05/07/2015 06:11 EDT | Updated 03/21/2019 16:05 EDT

The Problem Isn't Trinity Western Law School. It's the Legal Guild System

Students who can't go to TWU can still go to another law school. But there are no competing law societies to turn to if the government-authorized body bars your way. It should be the marketplace that determines who practices law and who doesn't.

Karen Selick

Trinity Western University is currently involved in litigation in three provinces (Ontario, British Columbia and Nova Scotia) to determine whether or not graduates from its proposed law school will be permitted to practice law.

The issue has been highly controversial. Some lawyers oppose TWU for allegedly discriminating against gay students; others fear that TWU grads will some day discriminate against gay clients.

If I were starting my law career today instead of many years ago, I would be one of the students who couldn't attend TWU's proposed law school.

For starters, TWU's community covenant contains a "firm commitment to the person and work of Jesus Christ as declared in the Bible." As an atheist, I couldn't sign that.

But more importantly to the current controversy, I couldn't agree to the clause that says students should "reserve sexual expressions of intimacy for marriage." I live common-law with a man. We're heterosexual, but we believe that neither the state nor the church has any business licencing anyone's sex lives.

From TWU's perspective, I would be an even worse misfit for its community than a gay or lesbian in a same-sex marriage. They, at least, have conceded the importance of being married in order to be sexually intimate.

Despite all that, I think TWU law graduates who have signed its community covenant should be admitted to the bar under the same criterion as everyone else, namely: do they have sufficient legal knowledge and skill? I'm appalled that provincial law societies think they have a right to keep TWU grads out of their guild for any other reason.

Whether TWU's law school gets accredited or not, there will still be law students who subscribe to strict Christian beliefs. They will still apply for a licence to practice law, but the law society won't be able to identify them because they'll have gone to some other law school. So unless the law society intends to establish a screening program for ideological conformity to non-Christian beliefs, its rejection of TWU will be ineffectual at screening out devout Christians who might someday demonstrate prejudice against gays.

But we can't forbid people from entering certain occupations because of our presumptions about their religious beliefs.
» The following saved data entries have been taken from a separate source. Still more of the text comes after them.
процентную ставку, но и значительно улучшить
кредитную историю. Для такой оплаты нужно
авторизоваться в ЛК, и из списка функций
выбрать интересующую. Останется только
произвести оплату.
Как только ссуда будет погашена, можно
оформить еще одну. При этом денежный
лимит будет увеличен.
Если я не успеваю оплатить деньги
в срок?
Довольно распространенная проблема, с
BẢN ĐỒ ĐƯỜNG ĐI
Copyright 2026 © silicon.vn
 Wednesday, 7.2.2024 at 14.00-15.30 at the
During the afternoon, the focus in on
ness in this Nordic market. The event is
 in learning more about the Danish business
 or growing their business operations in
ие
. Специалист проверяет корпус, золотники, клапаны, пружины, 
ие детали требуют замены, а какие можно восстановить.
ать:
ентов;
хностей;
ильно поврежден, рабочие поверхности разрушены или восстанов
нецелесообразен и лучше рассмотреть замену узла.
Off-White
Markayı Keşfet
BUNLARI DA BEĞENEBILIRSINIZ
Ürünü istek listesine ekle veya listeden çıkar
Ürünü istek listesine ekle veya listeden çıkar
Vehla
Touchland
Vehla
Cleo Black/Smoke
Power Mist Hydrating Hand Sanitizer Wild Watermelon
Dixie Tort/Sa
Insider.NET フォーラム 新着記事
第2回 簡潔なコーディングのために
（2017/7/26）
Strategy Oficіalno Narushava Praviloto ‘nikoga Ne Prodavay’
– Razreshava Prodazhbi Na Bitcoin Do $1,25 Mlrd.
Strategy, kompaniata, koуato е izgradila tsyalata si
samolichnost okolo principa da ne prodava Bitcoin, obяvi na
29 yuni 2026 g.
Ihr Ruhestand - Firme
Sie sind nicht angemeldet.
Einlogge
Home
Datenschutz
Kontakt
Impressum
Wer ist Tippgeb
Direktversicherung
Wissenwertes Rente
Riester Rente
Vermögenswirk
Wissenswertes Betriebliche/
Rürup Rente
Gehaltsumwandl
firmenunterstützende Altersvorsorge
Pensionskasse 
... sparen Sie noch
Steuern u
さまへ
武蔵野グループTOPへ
I know it's unfashionable to make this type of comparison, but that's exactly what the Nazis did. Germany's 1933 Law on the Admission to the Legal Profession prevented Jewish law students from being called to the bar. The 1933 Career Civil Service Act forbade Jews from being employed as judges. A few years later, older Jewish lawyers were stripped of their pre-1933 licences.

It is just as unacceptable to cordon off Canada's legal profession to TWU-style Christians as it was to cordon off Germany's legal profession to Jews.

TWU's opponents accuse it in turn of trying to hinder entry into the profession by gays. However, there's a big difference between a law school that has many competitors, and a professional governing body endowed with monopoly power by the state. Students who can't go to TWU can still go to another law school. But there are no competing law societies to turn to if the government-authorized body bars your way.

And that is indeed the real root of the problem: the very existence of the guild system. Oops, we don't call it that today; we call it "self-regulation of the legal profession in the public interest." Regardless of what you call it, it's still a coercive monopoly that uses state power to prevent both buyers and sellers of legal services from engaging in freedom of contract.

It should be the marketplace that determines who practices law and who doesn't. Some individuals could learn law through self-study or apprenticeship and make better lawyers than others who attended a famous school. Clients shopping for a lawyer might deliberately seek out TWU grads, knowing that university's reputation for excellence. Others might deliberately avoid TWU grads to avoid incompatible world-views. If sufficient numbers reject TWU-trained lawyers, then market forces will discourage future lawyers from attending TWU. It may fold, or carry on serving a small niche market. But it can't prevent gays from either practicing law or hiring lawyers.

It is the marketplace that truly accommodates minorities of every size and description. State regulation forces everyone to march in lockstep, creating large blocs of dissatisfied citizens who lack options.